Additional finding (sanitized): this LID/phone alias gap also affects session continuity, not just allowlist auth.

Observed behavior:

• The same WhatsApp user can appear as @lid on one message and @s.whatsapp.net on another.
• DM session keys currently use raw chat_id, so those two identifiers create different session keys.
• Result: the assistant appears to "forget" prior context because conversation state is split across two sessions.

Impact:

• Reproducible in direct messages (no group/listen-only features involved).
• Looks like intermittent memory loss even though session reset policy is unchanged.

Recommendation:

• Reuse the same alias expansion used for auth when building WhatsApp DM session keys, so LID and phone-JID resolve to one canonical identity.

[alt-glitch]

Related: #3830 (merged, gateway-side LID resolution) and #3219 (open, bridge-side complement). Gateway-side was merged but this issue may still surface if the gateway auth layer was not fully patched. Also related to #17189 (JID normalization).

[alt-glitch]

Related: #3830 (merged, gateway-side LID resolution) and #3219 (open, bridge-side complement).

[teknium1]

This appears to be implemented on current main.

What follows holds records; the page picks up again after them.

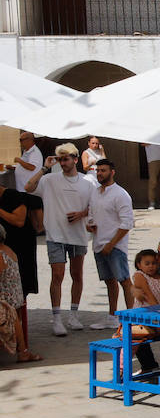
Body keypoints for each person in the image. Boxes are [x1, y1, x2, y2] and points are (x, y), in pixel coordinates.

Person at [26, 143, 93, 336]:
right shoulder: (49, 179)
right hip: (55, 234)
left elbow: (94, 205)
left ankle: (73, 315)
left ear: (75, 159)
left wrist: (81, 214)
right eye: (60, 159)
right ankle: (57, 318)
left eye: (66, 158)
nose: (63, 162)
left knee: (77, 275)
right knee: (57, 275)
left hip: (78, 235)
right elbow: (28, 187)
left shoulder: (87, 181)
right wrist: (44, 167)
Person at [88, 159, 135, 329]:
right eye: (98, 170)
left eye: (103, 170)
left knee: (124, 280)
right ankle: (112, 316)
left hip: (116, 246)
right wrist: (90, 224)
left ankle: (132, 317)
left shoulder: (120, 194)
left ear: (112, 172)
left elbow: (127, 223)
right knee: (109, 281)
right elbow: (92, 214)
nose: (100, 173)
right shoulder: (95, 192)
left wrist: (112, 243)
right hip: (98, 244)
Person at [0, 225, 38, 362]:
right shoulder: (8, 249)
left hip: (7, 297)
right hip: (14, 296)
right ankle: (23, 351)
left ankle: (22, 351)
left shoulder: (1, 253)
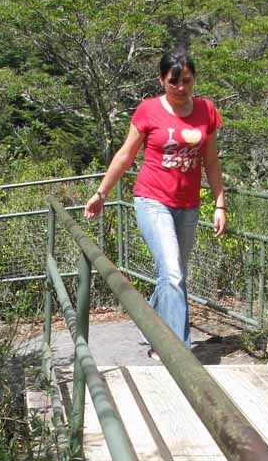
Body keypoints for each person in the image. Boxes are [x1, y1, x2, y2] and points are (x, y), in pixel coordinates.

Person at [84, 47, 226, 354]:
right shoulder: (148, 110)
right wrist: (101, 193)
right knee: (173, 274)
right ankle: (180, 354)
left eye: (186, 81)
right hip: (152, 200)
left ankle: (149, 319)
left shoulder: (206, 110)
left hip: (188, 206)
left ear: (193, 80)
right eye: (173, 81)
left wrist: (219, 203)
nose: (180, 88)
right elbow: (125, 155)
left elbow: (211, 162)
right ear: (162, 79)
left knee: (173, 274)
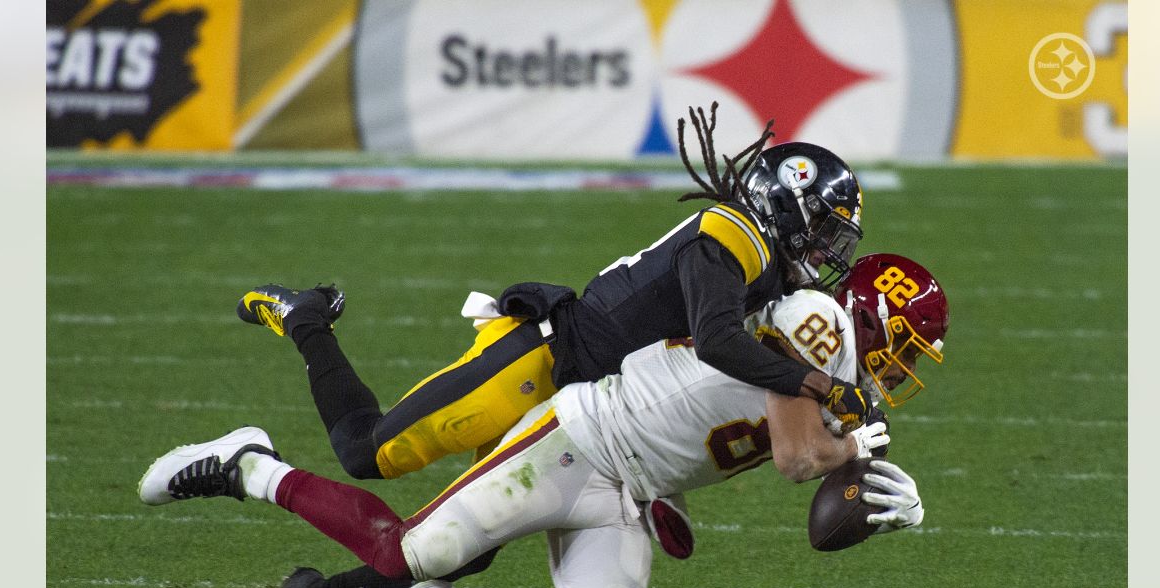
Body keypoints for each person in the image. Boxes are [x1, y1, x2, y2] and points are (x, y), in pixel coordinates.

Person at [140, 253, 949, 588]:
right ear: (872, 317)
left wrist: (874, 491)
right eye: (907, 347)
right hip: (581, 438)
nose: (902, 369)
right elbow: (798, 457)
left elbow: (820, 494)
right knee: (417, 546)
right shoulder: (821, 323)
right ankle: (250, 465)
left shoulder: (838, 368)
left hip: (633, 488)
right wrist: (866, 460)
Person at [234, 103, 868, 484]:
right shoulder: (730, 234)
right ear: (787, 204)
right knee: (367, 454)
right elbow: (717, 342)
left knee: (473, 544)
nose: (825, 255)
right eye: (825, 234)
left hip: (585, 405)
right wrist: (816, 382)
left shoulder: (764, 271)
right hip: (541, 360)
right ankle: (306, 320)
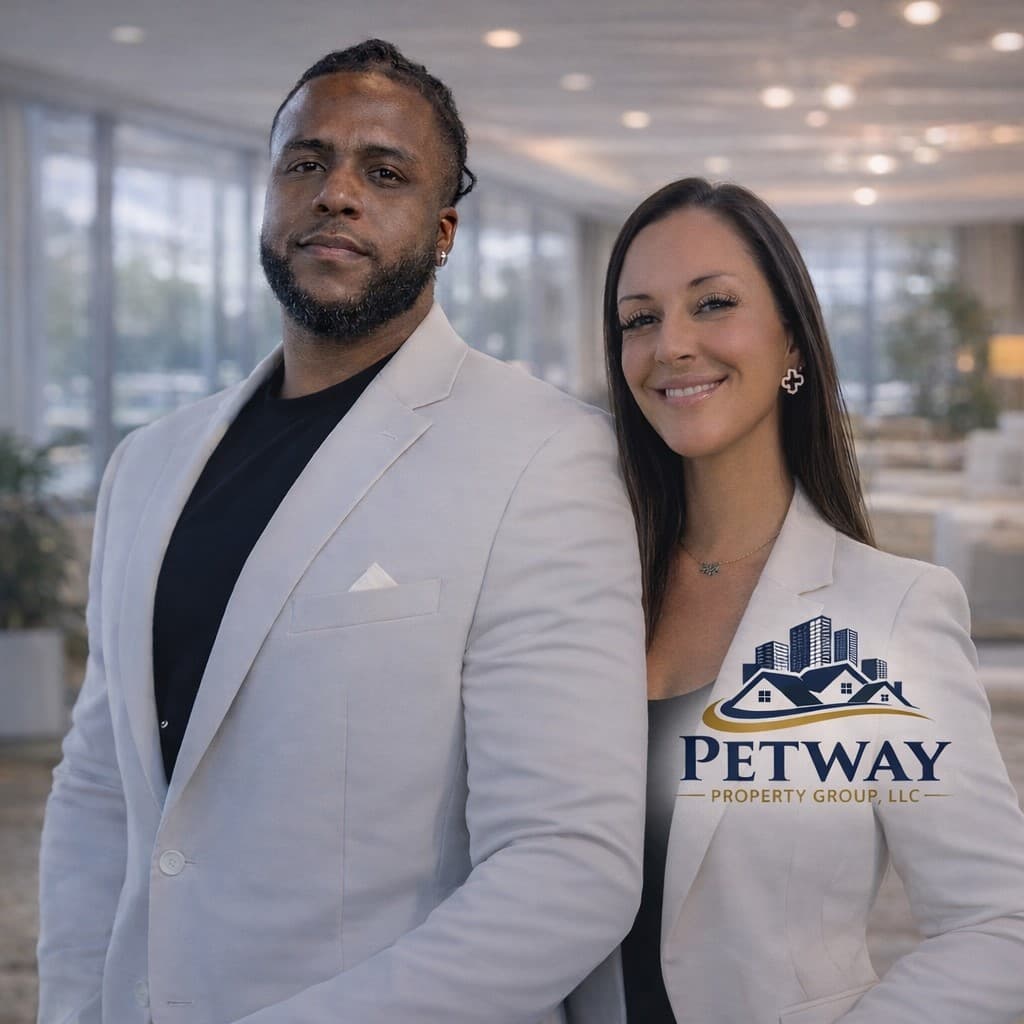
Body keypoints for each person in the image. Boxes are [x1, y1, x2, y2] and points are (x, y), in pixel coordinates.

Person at [37, 40, 647, 1024]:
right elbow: (99, 788)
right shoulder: (147, 462)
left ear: (443, 231)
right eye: (306, 162)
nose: (337, 194)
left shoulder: (543, 456)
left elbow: (567, 863)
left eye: (385, 172)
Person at [604, 176, 1024, 1023]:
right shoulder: (581, 588)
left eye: (712, 303)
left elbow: (997, 925)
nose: (672, 344)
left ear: (792, 341)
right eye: (640, 318)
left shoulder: (889, 613)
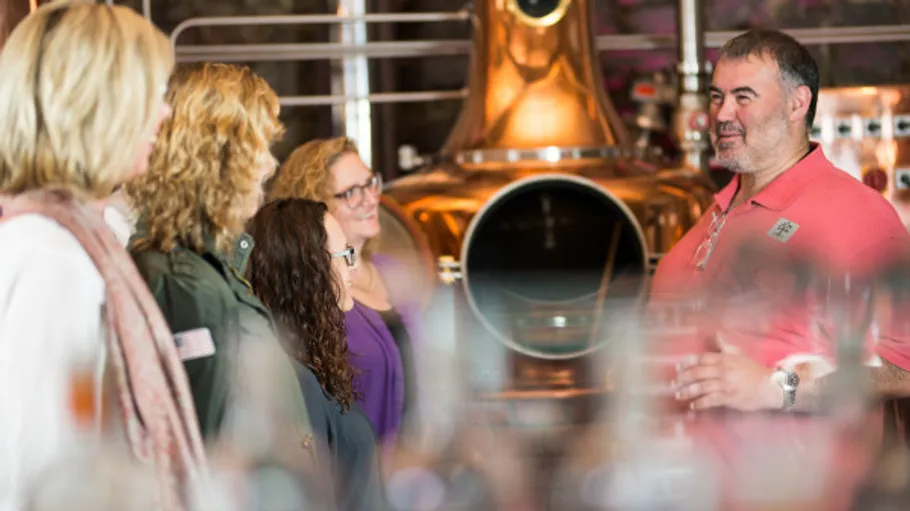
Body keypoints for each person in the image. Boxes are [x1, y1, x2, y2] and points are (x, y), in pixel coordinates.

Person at [647, 28, 910, 507]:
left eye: (743, 97)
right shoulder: (713, 216)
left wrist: (778, 388)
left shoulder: (855, 213)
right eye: (717, 97)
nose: (722, 114)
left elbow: (904, 368)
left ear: (797, 103)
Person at [0, 2, 205, 510]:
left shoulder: (60, 238)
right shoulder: (52, 258)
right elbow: (36, 482)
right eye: (156, 95)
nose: (166, 113)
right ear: (99, 103)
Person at [124, 64, 328, 505]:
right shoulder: (183, 283)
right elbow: (199, 455)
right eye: (259, 149)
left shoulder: (215, 266)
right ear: (217, 157)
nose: (269, 166)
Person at [268, 137, 423, 450]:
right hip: (355, 477)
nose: (370, 199)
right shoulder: (312, 293)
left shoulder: (390, 269)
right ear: (315, 208)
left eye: (370, 184)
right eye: (351, 193)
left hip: (413, 468)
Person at [247, 198, 388, 511]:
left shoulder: (310, 361)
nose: (352, 266)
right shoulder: (298, 380)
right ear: (307, 269)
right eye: (343, 255)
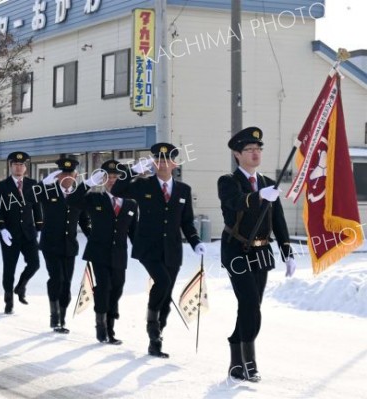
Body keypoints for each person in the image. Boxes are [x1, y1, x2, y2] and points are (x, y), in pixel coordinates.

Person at [111, 143, 206, 358]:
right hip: (148, 247)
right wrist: (132, 171)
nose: (162, 164)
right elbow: (117, 190)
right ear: (153, 162)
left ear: (174, 163)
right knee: (161, 282)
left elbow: (187, 221)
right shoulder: (143, 185)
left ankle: (157, 338)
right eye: (158, 160)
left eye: (166, 160)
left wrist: (195, 241)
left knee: (166, 295)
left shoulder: (183, 190)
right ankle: (152, 332)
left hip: (172, 250)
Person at [218, 127, 296, 382]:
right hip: (237, 250)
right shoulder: (228, 181)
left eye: (258, 149)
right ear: (237, 154)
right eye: (249, 150)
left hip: (262, 251)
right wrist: (258, 196)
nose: (255, 154)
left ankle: (236, 359)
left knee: (252, 307)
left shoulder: (267, 183)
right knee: (249, 303)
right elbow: (235, 202)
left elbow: (279, 220)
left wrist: (287, 251)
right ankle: (249, 362)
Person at [68, 160, 137, 344]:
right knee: (104, 286)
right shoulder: (95, 199)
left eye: (116, 177)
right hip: (99, 252)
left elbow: (134, 232)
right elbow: (72, 200)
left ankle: (110, 324)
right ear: (103, 180)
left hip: (119, 254)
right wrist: (88, 183)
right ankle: (103, 328)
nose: (113, 181)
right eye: (109, 177)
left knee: (117, 288)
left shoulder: (130, 204)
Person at [31, 157, 91, 333]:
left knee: (67, 284)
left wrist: (93, 237)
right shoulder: (48, 192)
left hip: (69, 246)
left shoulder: (79, 196)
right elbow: (29, 197)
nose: (67, 177)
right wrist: (43, 183)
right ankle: (54, 317)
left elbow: (84, 220)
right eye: (63, 174)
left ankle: (62, 318)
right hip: (50, 245)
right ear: (57, 176)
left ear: (75, 175)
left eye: (70, 173)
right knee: (57, 279)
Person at [0, 151, 43, 314]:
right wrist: (1, 229)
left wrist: (39, 227)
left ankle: (21, 286)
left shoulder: (32, 184)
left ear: (25, 167)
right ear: (11, 166)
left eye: (21, 164)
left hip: (29, 233)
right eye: (15, 164)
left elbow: (36, 207)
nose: (19, 167)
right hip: (10, 234)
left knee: (35, 264)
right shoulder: (2, 186)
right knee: (9, 269)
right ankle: (8, 301)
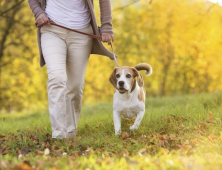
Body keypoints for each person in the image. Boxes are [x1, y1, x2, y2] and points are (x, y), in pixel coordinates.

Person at [28, 0, 115, 139]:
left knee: (75, 86)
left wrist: (106, 26)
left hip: (81, 33)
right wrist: (38, 12)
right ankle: (59, 135)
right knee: (57, 78)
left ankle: (70, 131)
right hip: (52, 29)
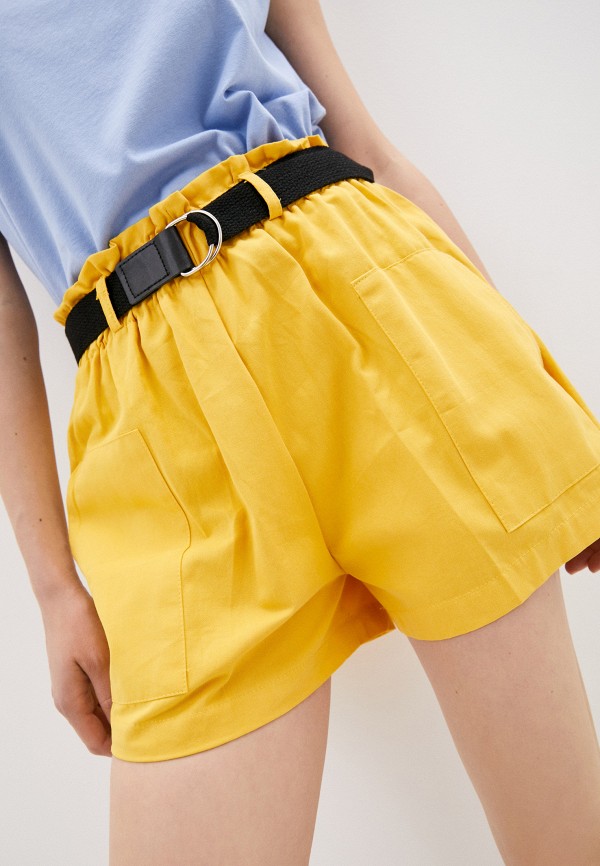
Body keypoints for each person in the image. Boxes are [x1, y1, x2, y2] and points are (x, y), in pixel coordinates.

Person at [1, 1, 600, 863]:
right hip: (154, 422)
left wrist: (534, 386)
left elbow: (369, 144)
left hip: (370, 308)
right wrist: (54, 589)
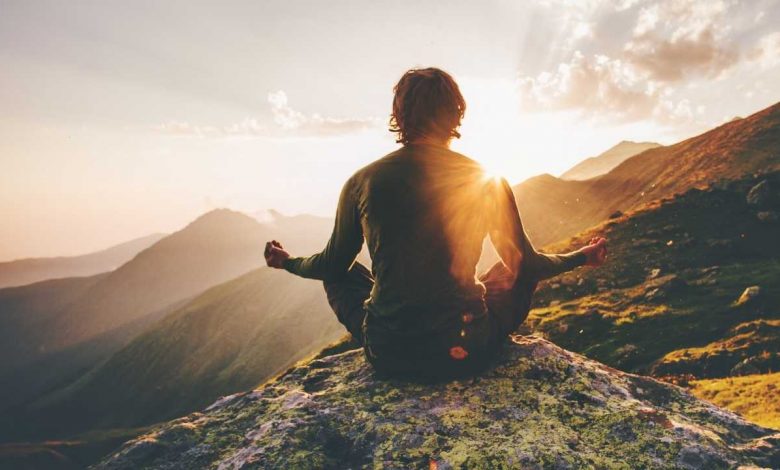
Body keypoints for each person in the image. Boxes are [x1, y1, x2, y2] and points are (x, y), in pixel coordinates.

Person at [265, 67, 607, 380]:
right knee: (511, 270)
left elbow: (329, 265)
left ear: (399, 115)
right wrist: (582, 256)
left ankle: (395, 326)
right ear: (457, 113)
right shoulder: (486, 179)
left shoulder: (362, 181)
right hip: (466, 352)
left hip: (389, 354)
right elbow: (528, 265)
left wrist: (287, 262)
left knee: (343, 272)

Automated hermes-sweeper review found the gateway-side WhatsApp LID/phone authorization gap fixed, and the later session-continuity concern from the discussion is covered too.

Evidence:

• gateway/authz_mixin.py:316 expands WhatsApp allowlist entries and incoming sender IDs through the bridge LID/phone alias mapping before authorization comparison.
• gateway/whatsapp_identity.py:70 reads $HERMES_HOME/whatsapp/session/lid-mapping-*.json and *_reverse.json files and returns the resolved alias set.
• tests/gateway/test_unauthorized_dm_behavior.py:77 covers the reported repro: WHATSAPP_ALLOWED_USERS contains only the phone number, the incoming user_id is @lid, and _is_user_authorized() returns True.
• gateway/session.py:629 and gateway/session.py:658 canonicalize WhatsApp DM and group participant IDs for session keys, addressing the follow-up note about phone-JID/LID variants splitting conversation state.
• The main auth fix landed in 3e2c8c529bfeb6ac530bcff1884ce5dc11162e2d (fix(whatsapp): resolve LID↔phone aliases in allowlist matching (#3830)), which is contained in v2026.3.30.